1. We now describe how the asymptotics of the Green’s function of the stationary diffraction problem is structured in the case of an arbitrary polygon \(S\). Suppose first that the source \(a\) and the observation point \(x\) do not lie in the zone of direct visibility or on the extension of any side of \(S\) (on the boundary of shadow and light). We construct all possible optical paths connecting \(a\) and \(x\). It turns out that to each optical path there corresponds its own contribution to the asymptotics of the Green’s function, beginning with terms of order \(k^{1/2-3n/2}\), where \(n\) is the number

internal vertices of an optical path. We call an optical path a broken line whose first segment joins the source \(a\) with one of the vertices of \(S\), having no more common points with \(S\); whose last segment joins the observation point \(x\) with one of the vertices of \(S\), also having no more common points with \(S\); and whose internal segments coincide with sides of \(S\). For example, in the situation shown in Fig. 2, there are no optical paths with fewer than three internal vertices; there is a unique optical path \(aABCx\) with three internal vertices, and two optical paths \(aABABCx\) and \(aABCBCx\) with five internal vertices.

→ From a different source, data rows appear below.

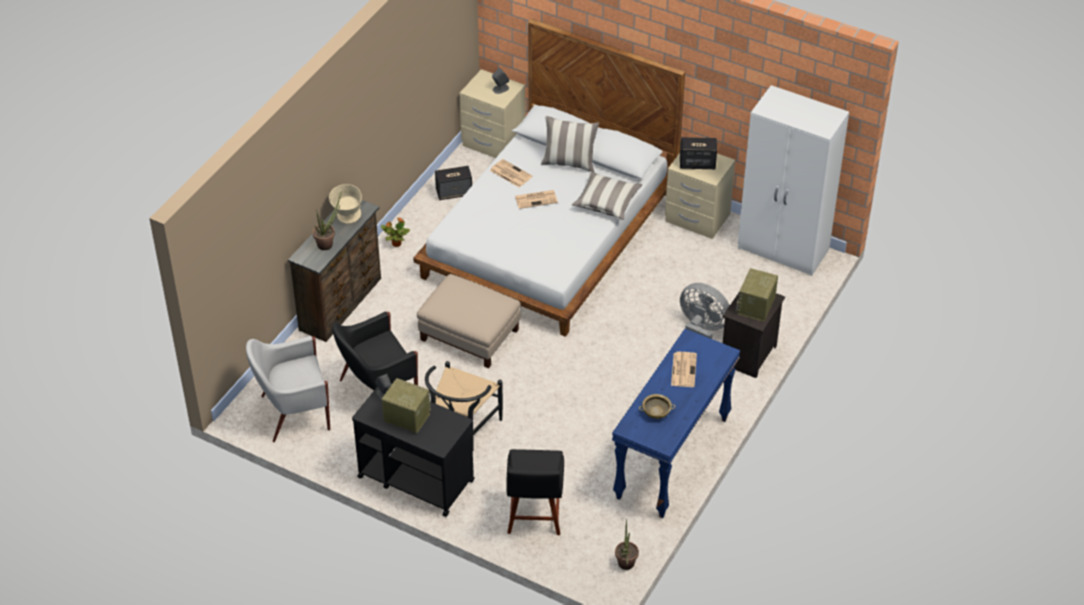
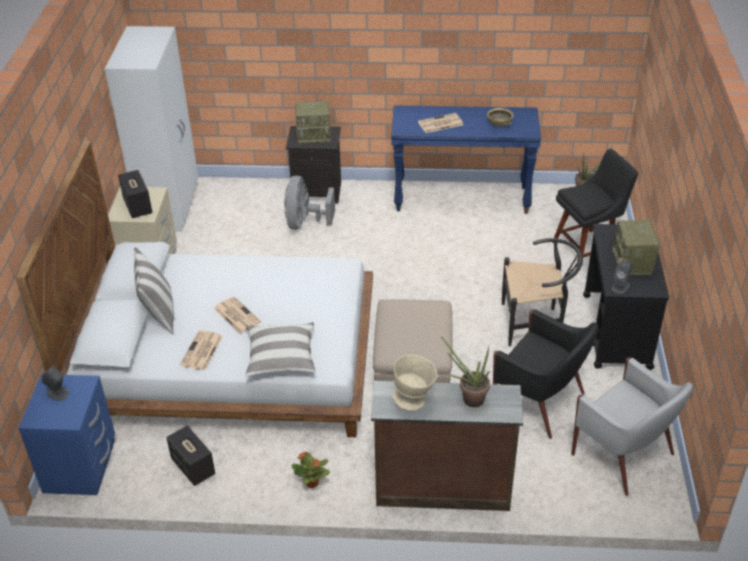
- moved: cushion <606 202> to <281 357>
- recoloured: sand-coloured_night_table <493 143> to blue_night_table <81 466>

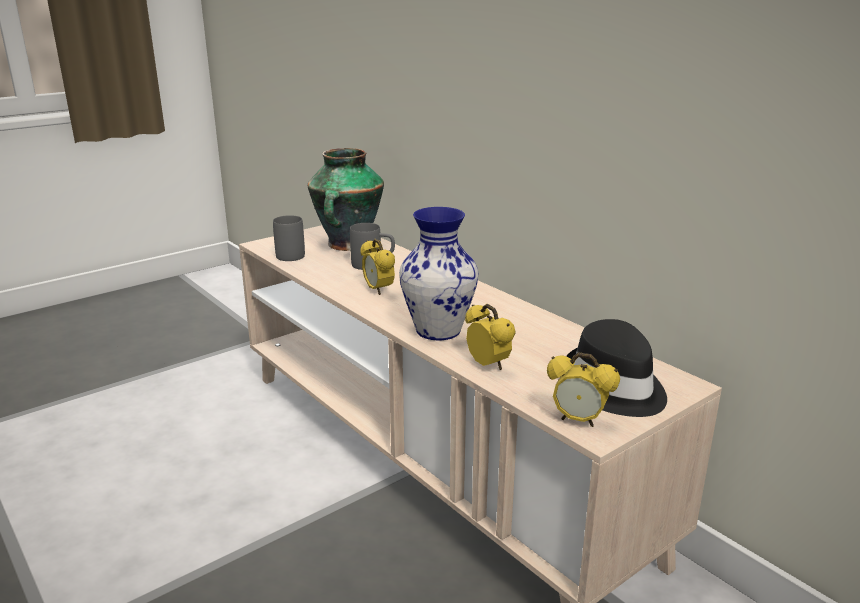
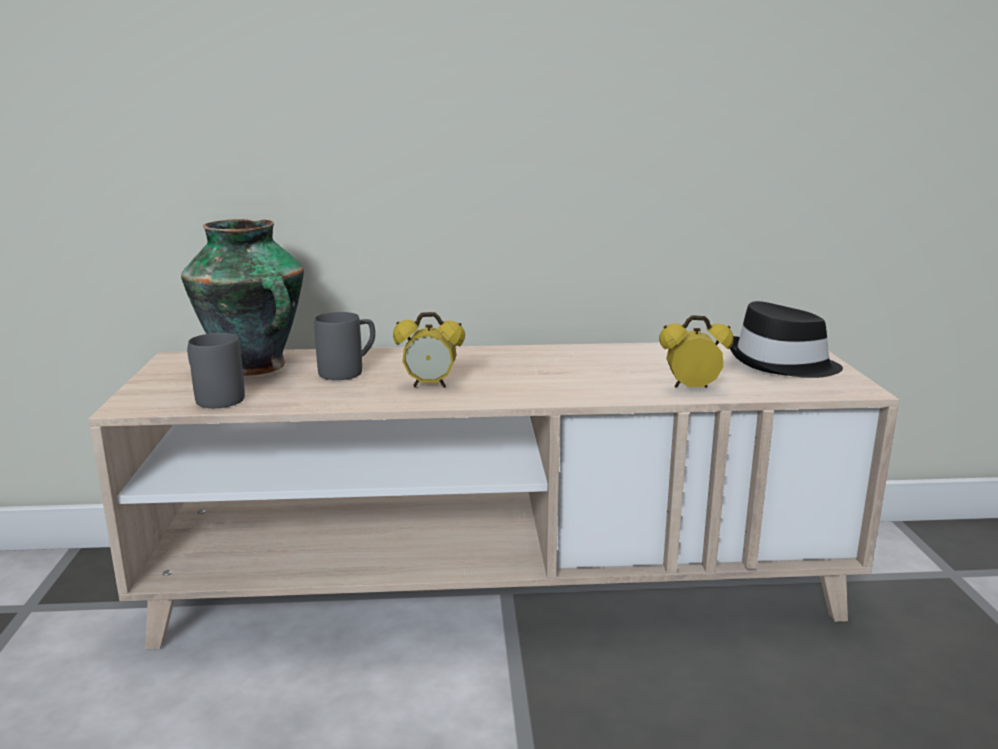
- removed: vase <437 331>
- removed: table_clock <578 420>

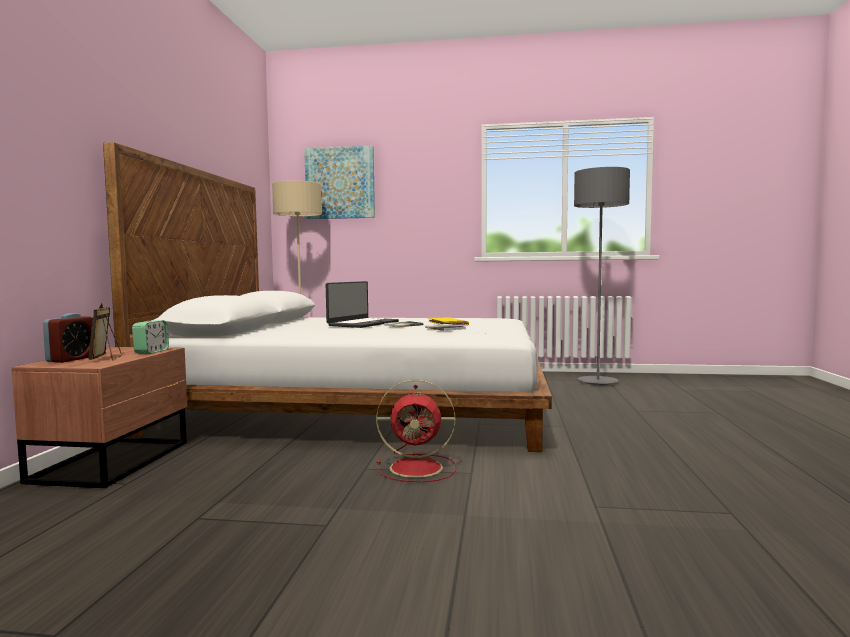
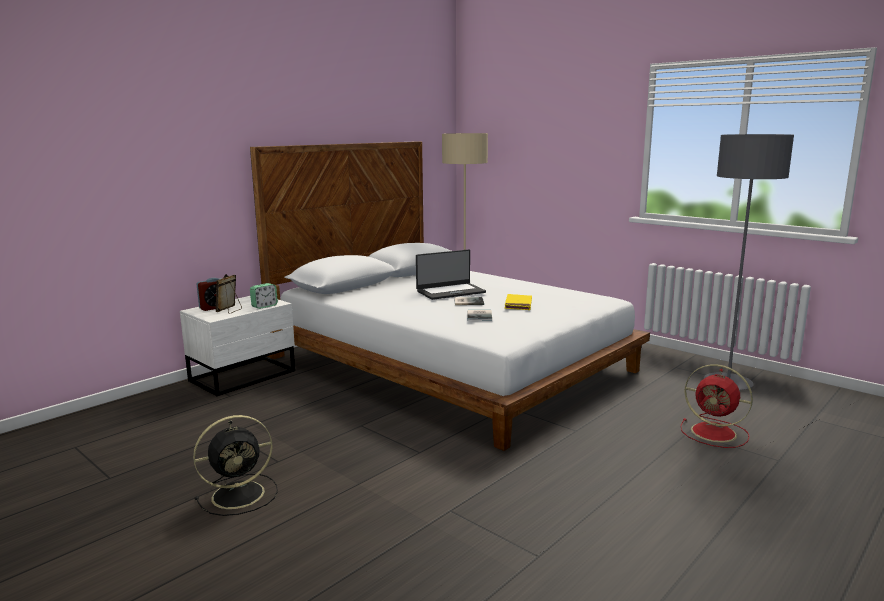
- removed: picture <340 183>
- added: black-coloured_fan <240 494>
- moved: red-coloured_fan <419 468> to <715 433>
- recoloured: brownish_night_table <116 461> to whitish_night_table <245 376>

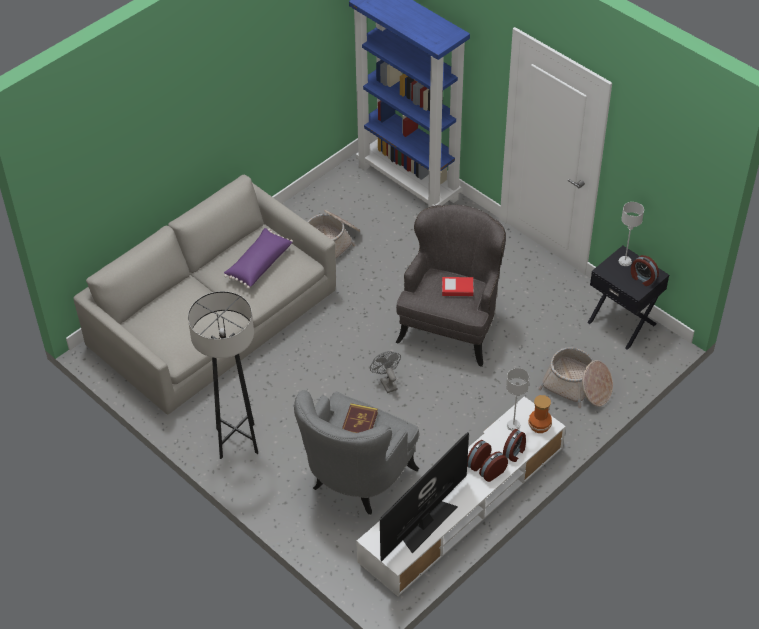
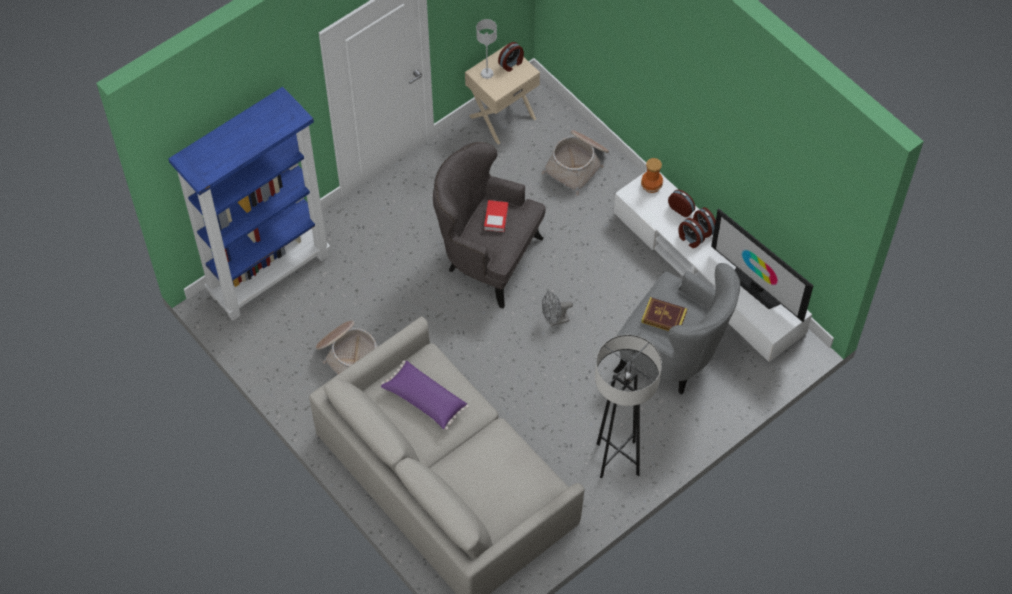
- removed: grey_table_lamp <513 425>
- recoloured: black-coloured_night_table <622 322> to sand-coloured_night_table <501 116>

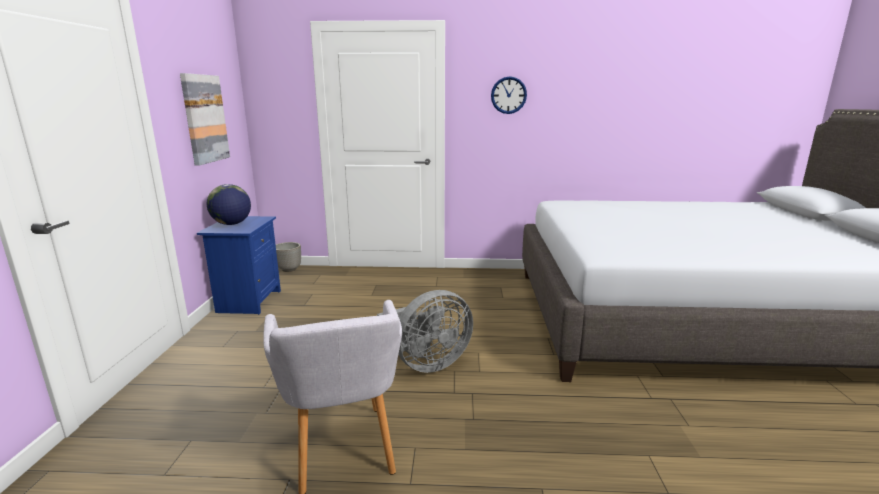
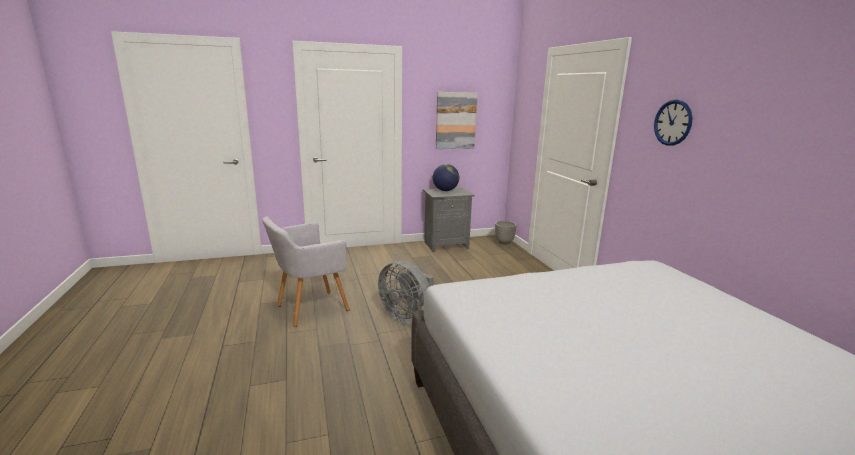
- recoloured: blue_night_table <248 301> to grey_night_table <445 245>

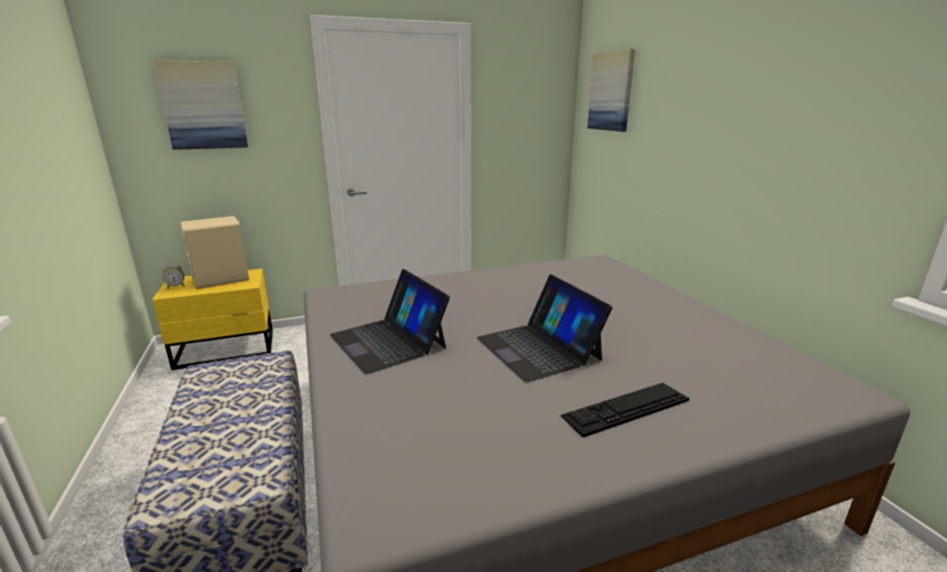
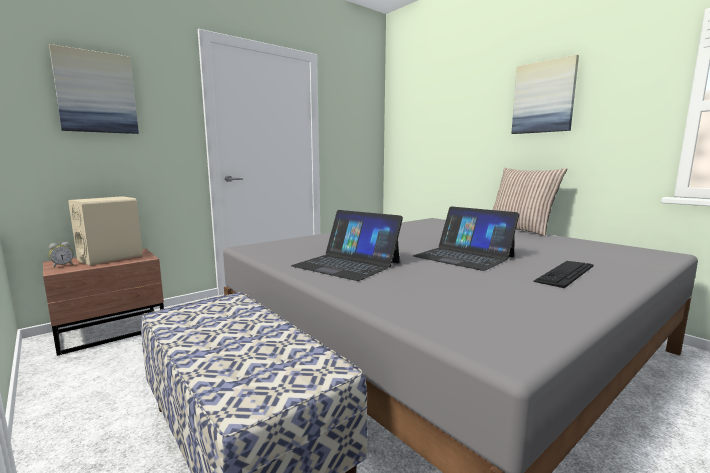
- added: cushion <520 229>
- moved: picture <611 91> to <543 97>
- recoloured: yellowish_night_table <227 349> to brownish_night_table <113 331>

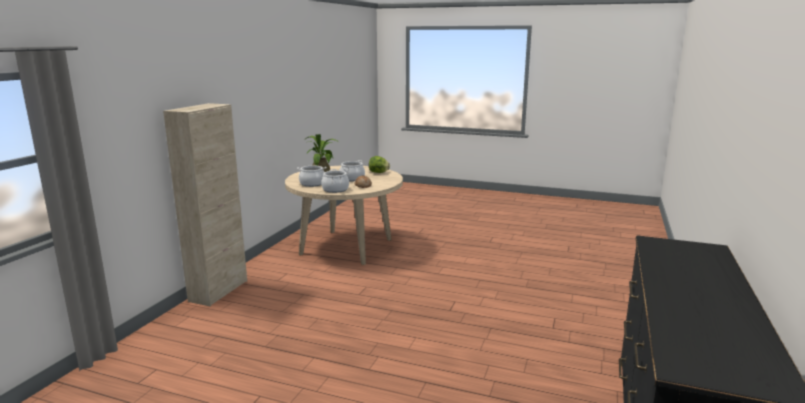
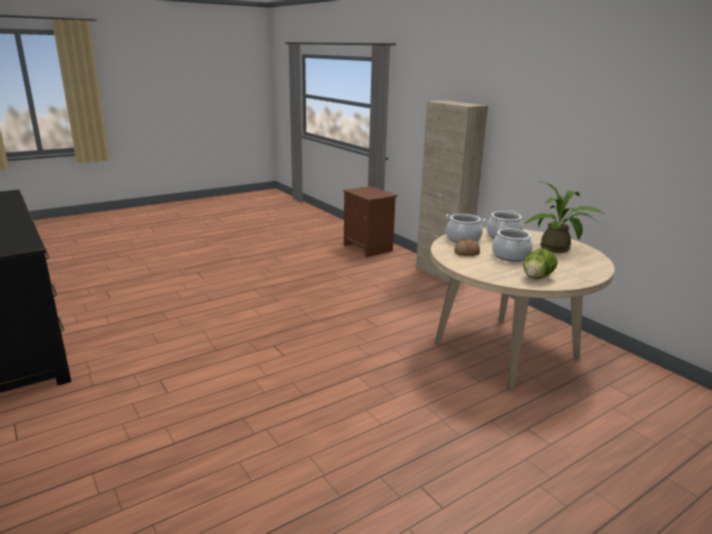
- added: brownish_night_table <369 248>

If the source and the observation point are in the zone of direct visibility, then to the asymptotics obtained in this way one must add \(H_0^{(2)}(kr)\), where \(r\) is the distance between the points \(a\) and \(x\), i.e., the Green’s function for free space.

Finally, if the source or the observation point is near the extension of one of the sides of \(S\) (i.e., on the boundary between shadow and light for one of the optical paths), then for the contribution to the asymptotics corresponding to this optical path one can write an expression analogous to the Fresnel integral.

Let us note that when we are interested in the asymptotics of the Green’s function up to some fixed power of \(k\), we have to deal only with a finite number of optical paths.

An analogous result holds if the boundary condition on \(S\) has the form \(\partial u/\partial n = 0\). In this case the function \(H(\alpha+\varphi,\varphi_0,\Phi)\) (see (2)) has the form not of a difference, but of a sum of cotangents. In this case as well each optical path has its own contribution to the asymptotics, but it already begins with terms of the form \(k^{-1/2-n/2}\), where \(n\) is the number of internal vertices of the optical path.

References

1. G. I. Petrashen’, V. G. Nikolaev, D. P. Kouzov, Uch. zap. LGU, No. 246, 5 (1958).